The frictional response of VC(100) surfaces: Influences of 1-octanol and 2,2,2-trifluoroethanol adsorption

In this report, we present ultrahigh vacuum (UHV) atomic-scale measurements of the frictional response of the VC(100) surface and the influence on friction through the adsorption of 1-octanol (CH₃(CH₂)₇OH) and 2,2,2-trifluoroethanol (CF₃CH₂OH). Atomic force microscopy (AFM) has been used to determine the changes in interfacial friction and adhesion, while scanning tunneling microscopy (STM) has revealed changes in surface morphology upon adsorption.

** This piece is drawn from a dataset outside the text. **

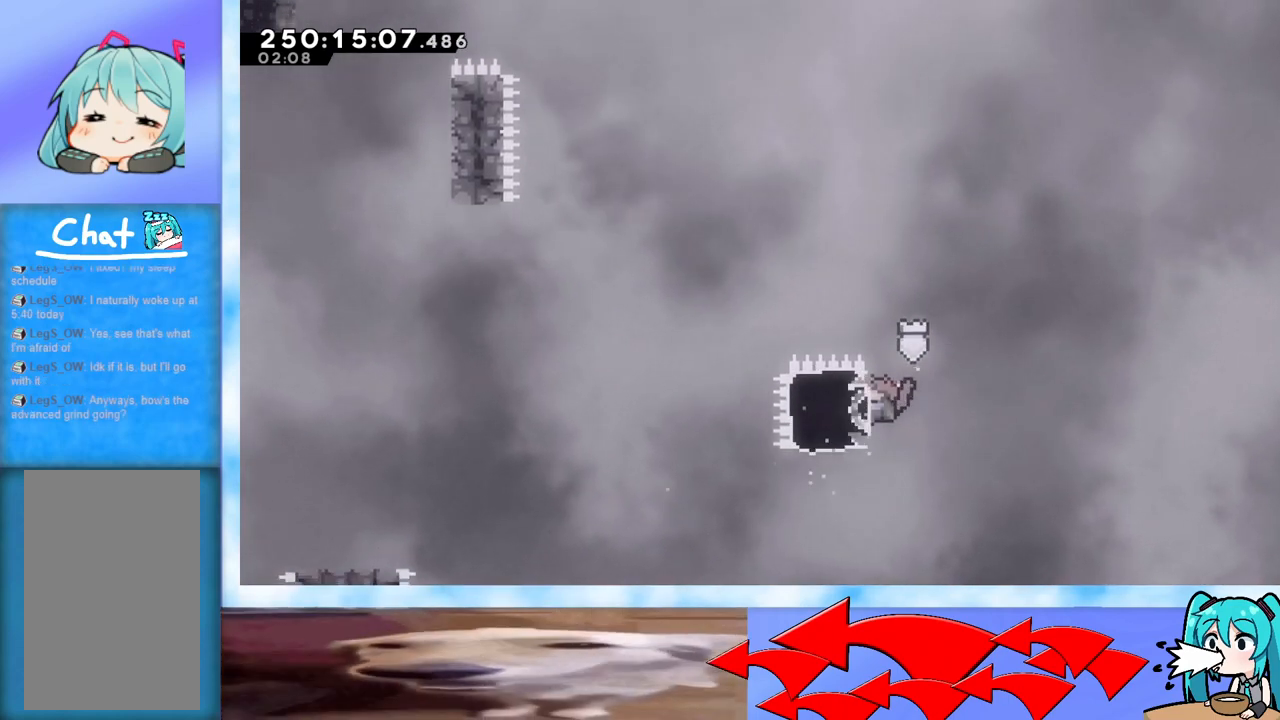
{"keys": ["grab", "left"], "events": [[250, "up", "up"], [300, "dash", "down"], [434, "dash", "up"]]}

X-ray photoelectron spectroscopy (XPS) has been utilized to determine the composition of the surface formed through the reaction of these adsorbates with VC. Adsorption of 1-octanol on the VC(100) surface at room temperature causes a 15% reduction in the friction measured between a clean VC surface and a silicon nitride AFM tip. STM images, combined with XPS results, reveal that 1-octanol does not completely cover the surface and that saturation occurs approximately at a 500 L exposure. Adsorption of 2,2,2-trifluoroethanol on the VC(100) surface at room temperature produces a significant increase in friction while at the same time producing a decrease in adhesion. These contrasting results are interpreted in terms of differences in interfacial shear strength, chemical composition, and the molecular details of the adsorbed layer.